Trapping Hacks With Ensnare presented at Shakacon 2014

by Scott Behrens, Andy Hoernecke,

Summary : Modern web applications are facing attacks of increasing frequency, complexity and sophistication. Typical defenses revolve around several techniques that have varying levels of success.
One approach, web application firewalls (WAFs), are often used to apply signature-based rules to requests and responses to attempt to identify attacks such as Cross Site Scripting or SQL Injection. However these devices generally function as web server modules or stand-alone devices and require extensive setup and tuning before providing significant value. Additionally, WAFs have long been plagued with huge numbers of false positives/negatives and require significant technical knowledge and time to setup and operate effectively.
Security features such as CAPTCHA and throttling can contribute to a defensive strategy by slowing down scanners and scripts. However, these features quickly become an annoyance to legitimate users if not implemented carefully, and they can be difficult to utilize in an intelligent and effective manner.
Another more unique but less used approach, Honey Traps, attempts to entice malicious users into attacking applications in benign ways, triggering preset traps that have been integrated into or built on top of the existing application functionality. However past projects have contained limited functionality, been difficult to implement or still required the addition of added devices or layers.

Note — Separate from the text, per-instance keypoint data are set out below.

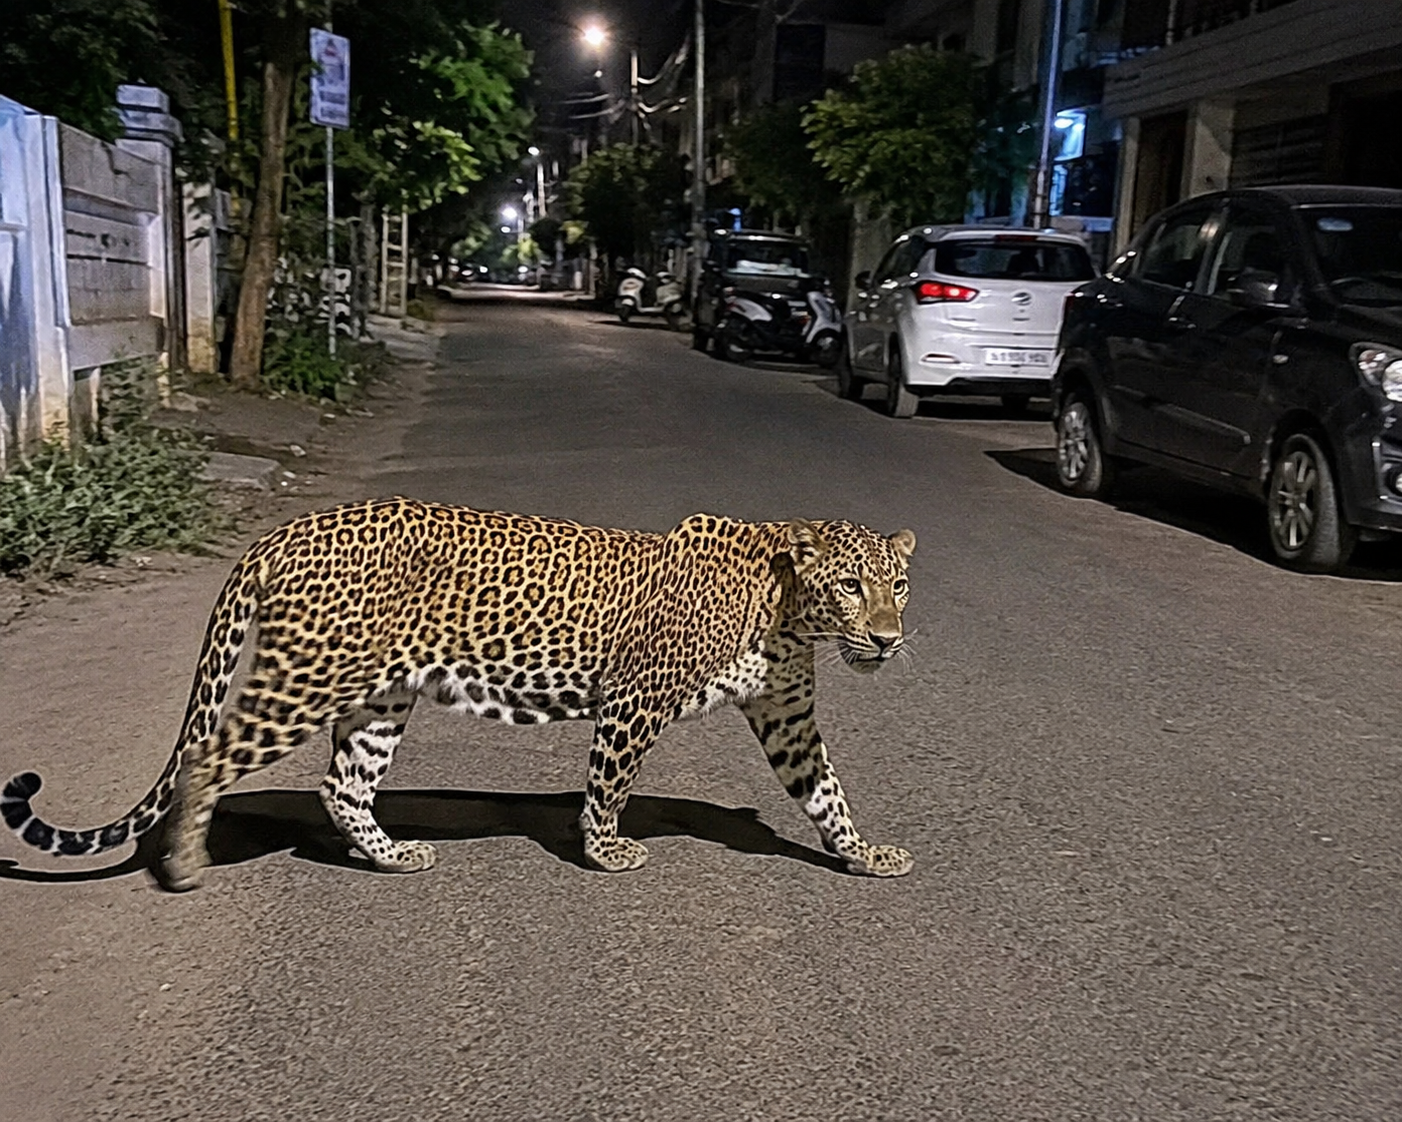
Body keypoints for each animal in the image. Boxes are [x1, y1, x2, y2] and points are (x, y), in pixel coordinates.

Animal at [2, 497, 917, 890]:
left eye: (899, 585)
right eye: (849, 585)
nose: (887, 638)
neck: (788, 615)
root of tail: (282, 531)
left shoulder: (787, 716)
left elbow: (826, 790)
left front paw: (865, 854)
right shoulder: (635, 700)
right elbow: (609, 785)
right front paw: (605, 852)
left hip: (376, 698)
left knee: (342, 785)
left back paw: (392, 857)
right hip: (302, 682)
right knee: (208, 759)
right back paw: (185, 865)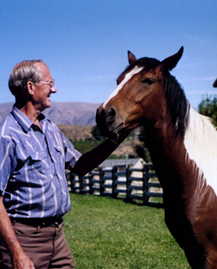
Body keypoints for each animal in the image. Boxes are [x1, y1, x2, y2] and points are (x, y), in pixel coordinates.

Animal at [96, 48, 217, 268]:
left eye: (148, 80)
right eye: (118, 80)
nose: (104, 115)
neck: (202, 185)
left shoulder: (210, 255)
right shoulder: (192, 252)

Ensnare takes the best of these defenses and moves them from the web server, middleware, and external devices into the application itself. This helps eliminate unnecessary hops and network latency while also increasing the intelligence that can be applied to the rulesets and responses. By residing in the application layer, Ensnare can take advantage of full knowledge of a user’s actions and history in order to detect malicious behavior, and produce a much wider range of potential responses in order to block, confuse, or redirect the attacker.
Ensnare is packaged as a gem plugin for Ruby on Rails and was developed with goal to allow configuring and deploying a basic malicious behavior detection and response scheme in less than five minutes. Of course, Ensnare is extensively customizable and allows the creation of traps and responses that are relevant to the specific application being protected. Ensnare can be configured to provide traps that are specifically designed to protect against automated scanners or sophisticated manual attackers.
In this talk we will walkthrough the concept and design of the Ensnare framework. We will also show a demonstration that show exactly how Ensnare can be used and customized to provide a unique protection against web application security threats.